The process of scientific discovery, even within finance, is essential. One approach to finding new strategies could be to generate observations and then provide explanations, such as an inductive approach. The other is to first form a theory and then test a hypothesis, deductive reasoning. Much of machine and statistical learning is inductive reasoning, where data are used to suggest general hypotheses. Deductive reasoning is used with expert systems, where rules are made and then tested against the data.

The surge in data analysis is based on a belief that inductive analysis will be able to identify new relationships that may not have been previously hypothesized. The danger comes when the analysis is atheoretical. This has been given a name, HARKing (hypothesizing after the results are known).

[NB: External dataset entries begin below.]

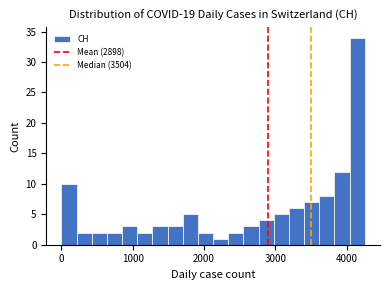

Read against the x-axis, roughly where is the centre of the tallest bar?

4200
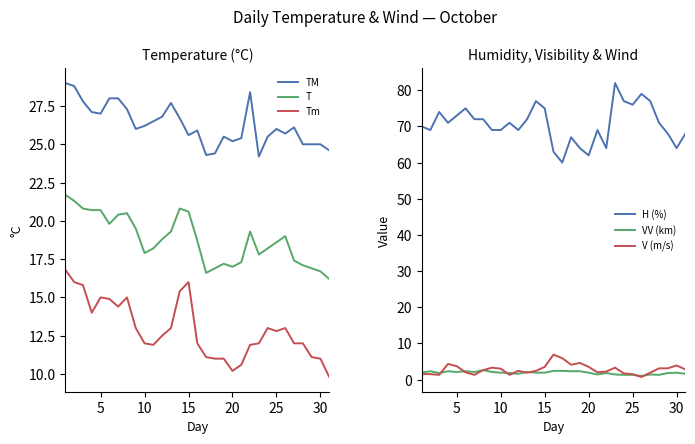

How many data points in Tm are less than 12?

10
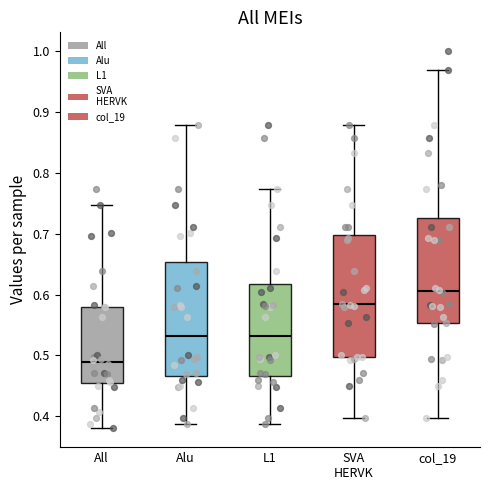

Reading left to right, read every box against the y-axis: the position of its median line, the range the box covers, and the ends of its whiskers. The values are not printed on the chart, so give them approximately, as read against the axis.

All: median 0.49, box 0.45 to 0.58, whiskers 0.38 to 0.75
Alu: median 0.53, box 0.47 to 0.65, whiskers 0.39 to 0.88
L1: median 0.53, box 0.47 to 0.62, whiskers 0.39 to 0.77
SVA HERVK: median 0.58, box 0.50 to 0.70, whiskers 0.40 to 0.88
col_19: median 0.61, box 0.55 to 0.73, whiskers 0.40 to 0.97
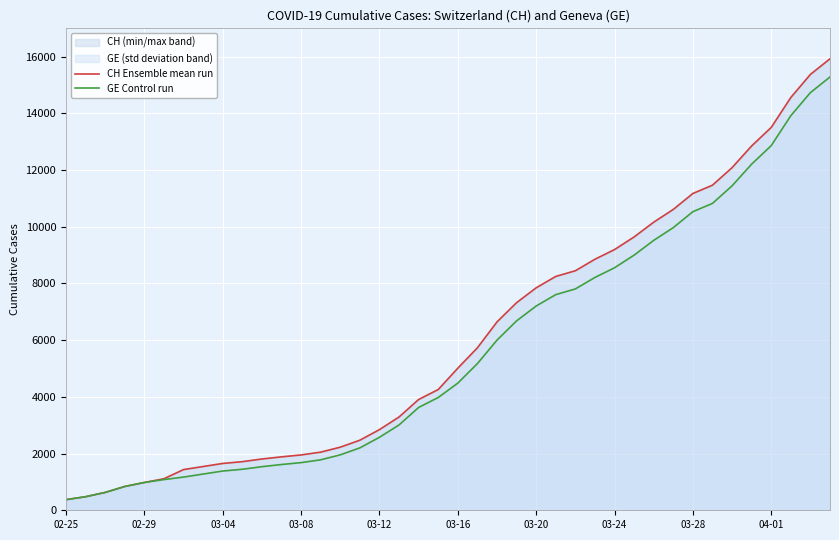

True or false: CH Ensemble mean run and GE Control run intersect in this chart.

False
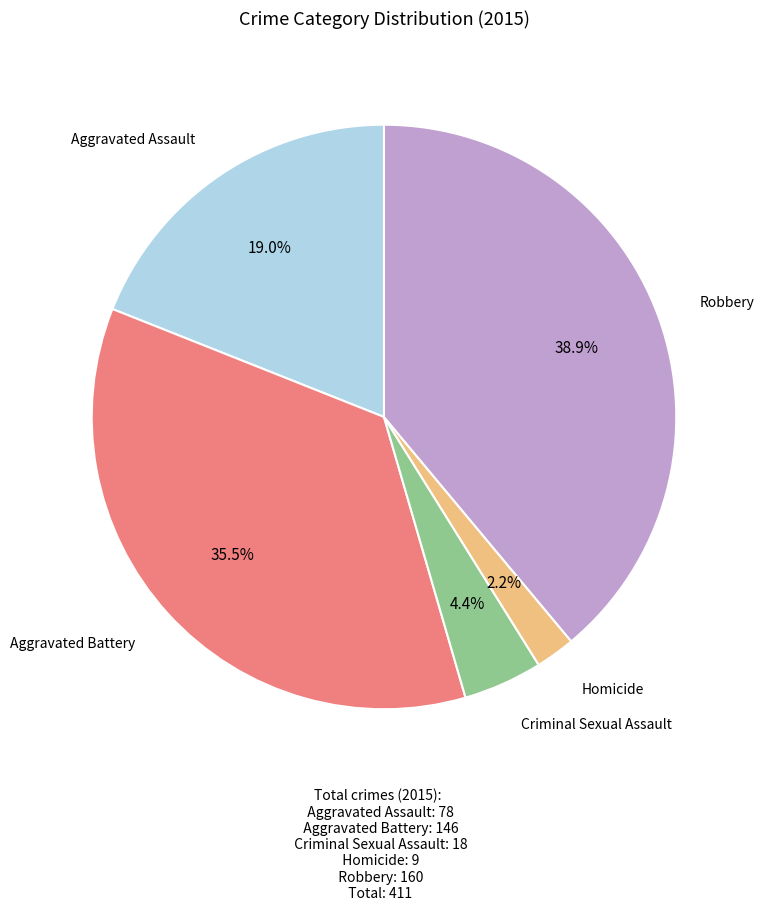

Is there a majority slice in this chart?

No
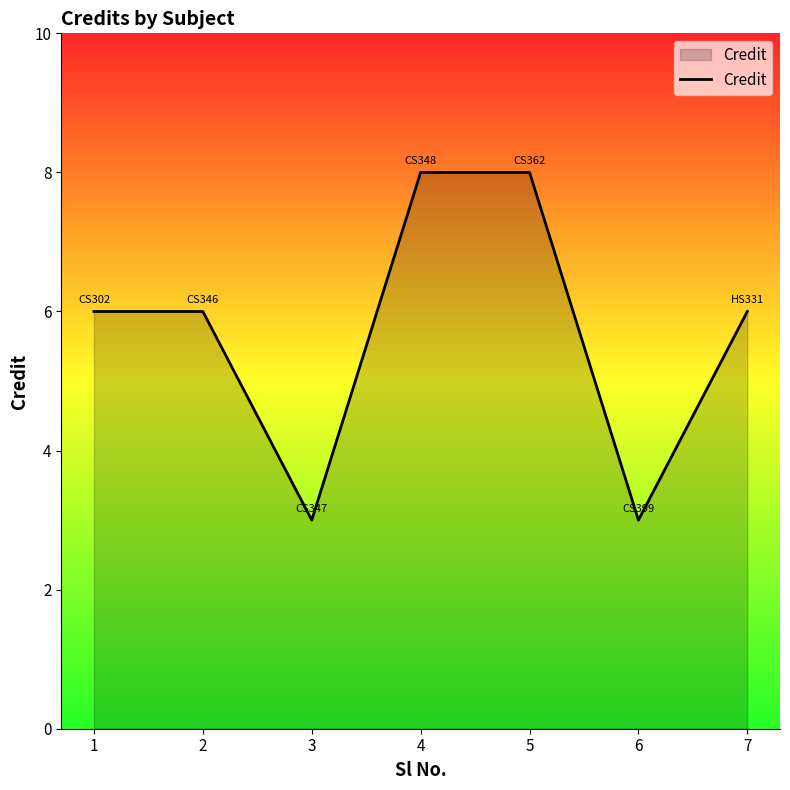

Reading right to left, what are all the values shown in this chart?

6	3	8	8	3	6	6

Data may also be mined for anomalies or risk premiums that may not exist. Data can be tortured until it generates some significance, “p-hacking.” A relationship is found, but only after the fact is explained. From data come stories, not the testing of ideas. Call it meaning without structure. Now, we don’t want to put all of these techniques on a trash heap to be ignored, but there is important room for experts and practitioners to guide and interpret what the data mines are producing.

If data suggests a relationship but is not a straightforward story to tell, the relationship should be suspect. Good modeling and data analysis test hypotheses and stories and help understand what could be found in the data. Can there be new surprises in the data? Of course, but those should be the exception no the rule with machine learning.